How would you extend the theater review of The Plague Master General past its last sentence, the one ending "both actors nail it"?
===== Selected extract
REVIEWTHEATRE

In This Satire, Old Plagues Are New Again

In The Plague Master General (a bubonic comedy), Blue Hour Theatre Group puts a different spin on a familiar topic. It runs through April 27 at West of Lenin. 

 

It’s a bit funny to think about how a comedy about the plague might’ve played to a pre-global pandemic crowd. Would the distance from our experience heighten the comedy, or would it just seem too unrelatable to our modern age?

Obviously, that’s a purely academic question. Blue Hour Theatre’s new tragicomedy, The Plague Master General (a bubonic comedy), is clearly — at least in large part — a commentary on the COVID-19 response and how to keep on living (and laughing) between moments of horror and absurdity. In a sometimes-jarring blend of slapstick and sorrow, the show’s indefatigable ensemble (six actors, in a multitude of roles) grounds the over-the-top elements with real pathos. 

Back in the mid-1300s (ish), Lord Alfonso Aguiar Lobato de Braga (Jillian Faulk) — Alfie, to his friends — has a brand-new sash, a bunch of shiny medals, and a problem: the young nobleman, with no particular qualifications, has been tasked by his benefactor, the Baron (Jeremy Radick), with curing a plague that’s sweeping through their unnamed medieval town. Alfie, game but clueless, runs up against scientific ignorance, religious restrictions, and the indifference of the moneyed class as he bumbles about in search of a cure. He eventually teams up with Dr. Botter (Annie St John), a doctor whose gender forces her to the edges of society, despite the fact that she seems to be the only person who might be able to help him. But can two people really cure a plague?

There are laughs to be had, for sure, from writer-director Greg LoProto. There’s more than a whiff of British comedy classics like the sketches of Monty Python or Rowan Atkinson’s Blackadder series in this show’s DNA. The cast, in particular the main duo of Faulk and St John, definitely bring the laughs. Faulk brings a quiet, controlled humor to the straight-man Alfie, balancing his cluelessness with a genuine concern for carrying out his impossible task, while St John’s Dr. Botter is an appealing mix of resolve and twinkle-in-her-eye rebelliousness as she bucks against the ignorance of the era. There’s a sort of madcap energy to the two in earlier scenes that the actors seamlessly transition into genuine affection by the play’s end; it’s the heart of the second act, and both actors nail it.
==========
===== Dataset entries
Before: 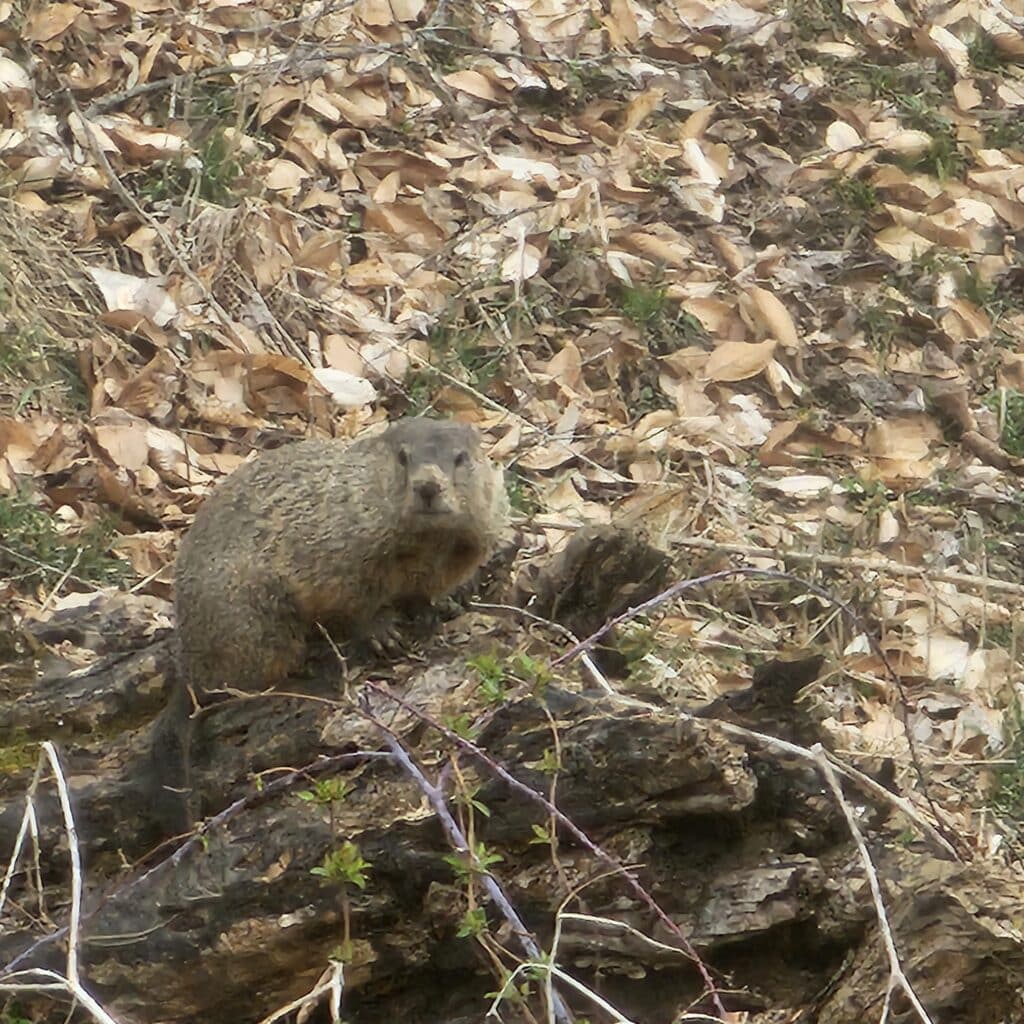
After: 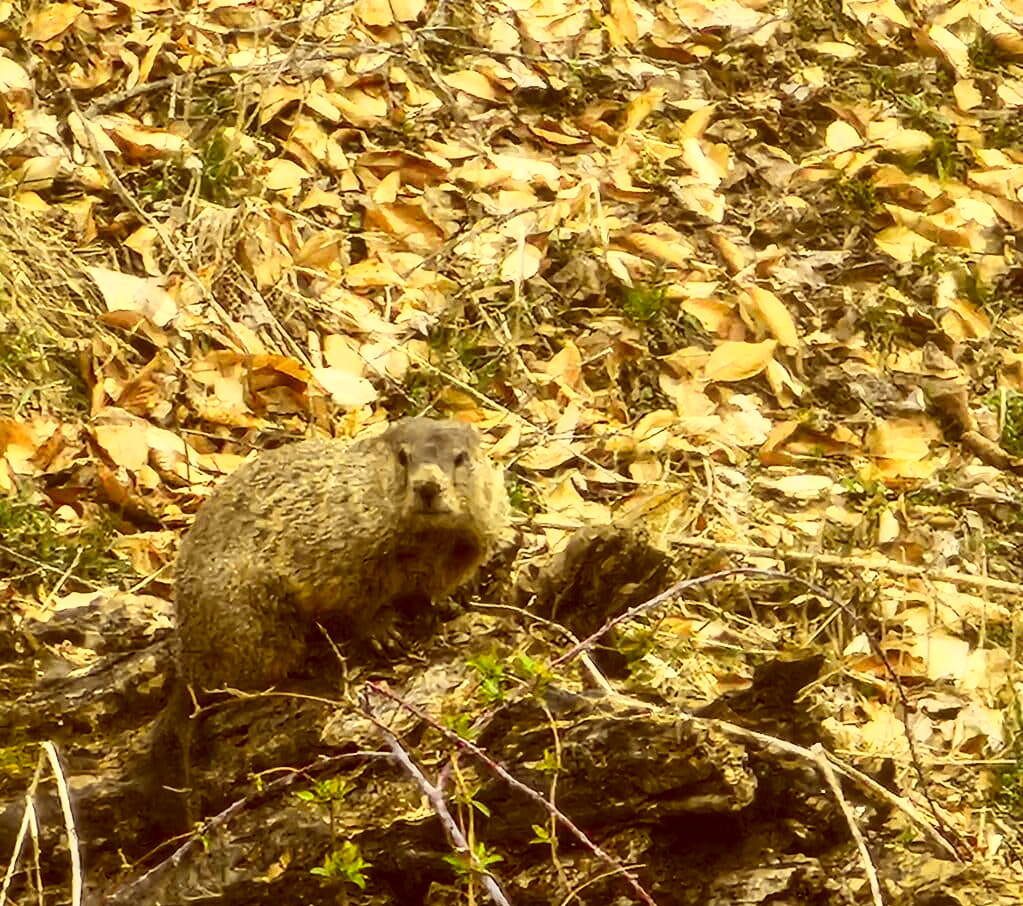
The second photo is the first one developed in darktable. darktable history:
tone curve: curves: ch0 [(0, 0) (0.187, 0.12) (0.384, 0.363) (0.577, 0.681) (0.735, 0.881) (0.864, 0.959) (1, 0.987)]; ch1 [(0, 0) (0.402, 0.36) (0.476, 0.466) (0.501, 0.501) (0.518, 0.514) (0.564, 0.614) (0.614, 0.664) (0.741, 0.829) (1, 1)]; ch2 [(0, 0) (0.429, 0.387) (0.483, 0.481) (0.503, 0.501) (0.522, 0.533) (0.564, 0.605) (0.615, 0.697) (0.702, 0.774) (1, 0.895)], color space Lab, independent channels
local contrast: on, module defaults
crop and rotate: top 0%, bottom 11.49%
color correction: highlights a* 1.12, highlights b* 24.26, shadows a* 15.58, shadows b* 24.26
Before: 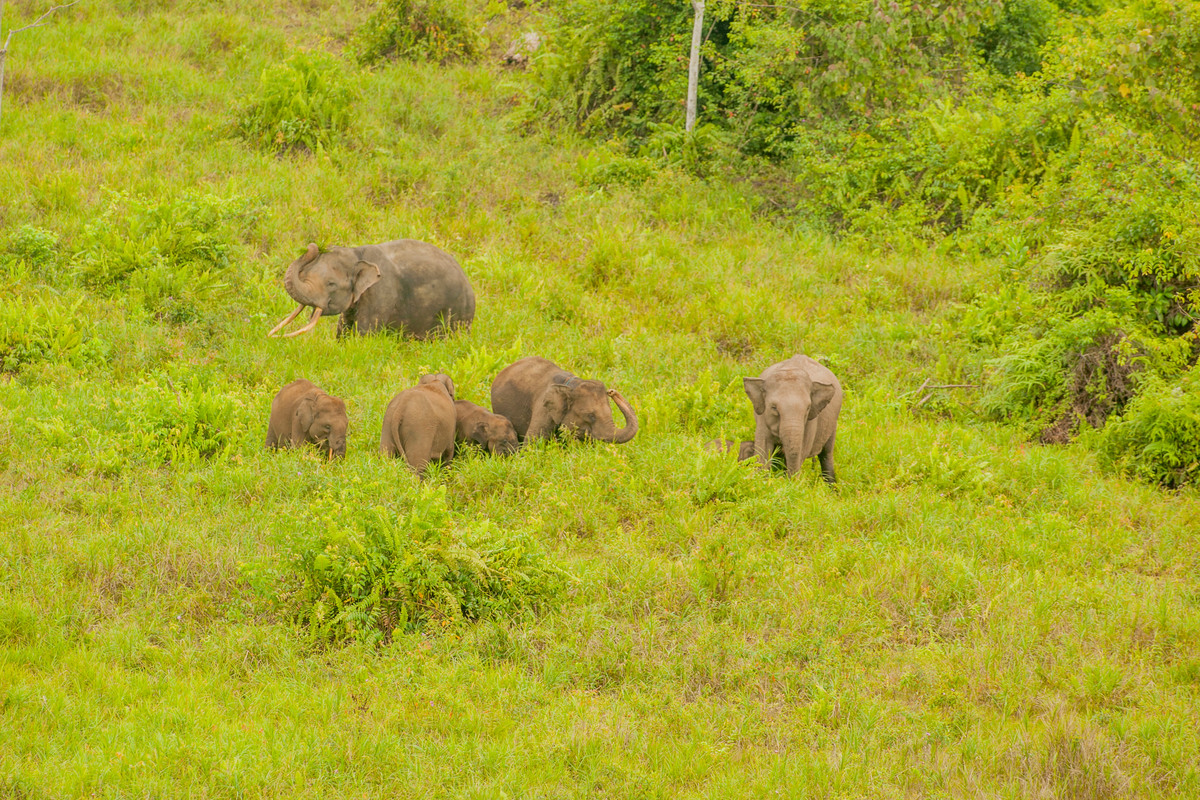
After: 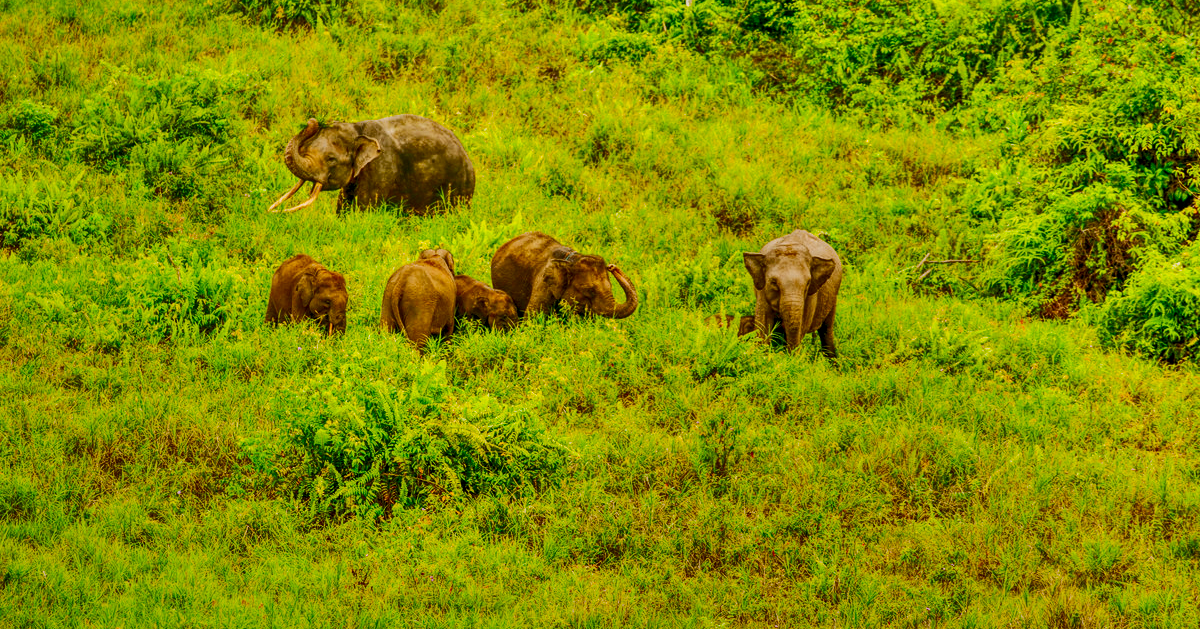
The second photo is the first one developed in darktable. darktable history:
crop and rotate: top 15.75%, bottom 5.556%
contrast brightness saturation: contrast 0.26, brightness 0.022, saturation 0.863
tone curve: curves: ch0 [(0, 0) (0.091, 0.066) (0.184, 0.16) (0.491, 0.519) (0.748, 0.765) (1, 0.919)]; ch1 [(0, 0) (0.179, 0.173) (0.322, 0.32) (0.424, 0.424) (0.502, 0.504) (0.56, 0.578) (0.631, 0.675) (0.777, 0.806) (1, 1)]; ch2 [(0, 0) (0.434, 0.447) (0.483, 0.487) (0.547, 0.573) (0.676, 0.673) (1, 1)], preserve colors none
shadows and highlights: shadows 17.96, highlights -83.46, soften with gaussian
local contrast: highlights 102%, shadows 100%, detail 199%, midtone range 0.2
==========
▶ **Task response**
Radick’s Baron is an amusing fop, but he has more room to show off his comedy chops as Alfie’s charming but pragmatic bestie Sir Donald, or as a dying but still cheerful townswoman. Rounding out the cast are Ellen Dessler Smith, whose Teutonic Baroness is the real power behind the throne; Sara Schweid, in a deliciously vicious turn as Father Lacey, who reads like Severus Snape without the warmth; and Brian Brooks as the cheerfully indifferent Irish priest Father O’Frahgle. Apart from Faulk, each actor plays between three and six characters, making the production feel surprisingly expansive. 

West of Lenin’s theatre space (as configured for this production at least) is, essentially, theatre in the rectangle: a long, thin performance space flanked by the audience. This does occasionally make the actors’ blocking challenging, though LoProto’s direction keeps the action kinetic enough to mostly overcome the issue; and lighting design (by Chris Ertel) is effective in helping direct the audience’s attention. 

While the show’s first act is played more for laughs, the second act takes a darker turn, and your mileage may vary as to whether the play completely makes it through the hairpin turn from broad comedy into tragedy. LoProto himself acknowledges in his director’s note that he “meant to write a comedy, yet here we are,” and the play does end (no spoilers for a 14th-century plague outbreak) on a pretty bleak note. Still, it’s an amusing satire on a horrifyingly relevant historical event, from a cast that’s small but mighty. 


The Plague Master General from Blue Hour Theatre Group runs through 4/27 at West of Lenin in Fremont. Tickets $25 suggested (pay-what-you-choose available for all), hereAccessibility notes: restrooms are gender-neutral, single-stall; theatre and common areas are wheelchair accessible.

Run time: 2 hours 10 minutes with intermission 

Jill Farrington Sweeney is a Texas ex-pat getting to know the Seattle-area arts scene, and is perpetually on the hunt for good Mexican food. Her writing has appeared on TheaterJones, Onstage NTX, and NWTheatre.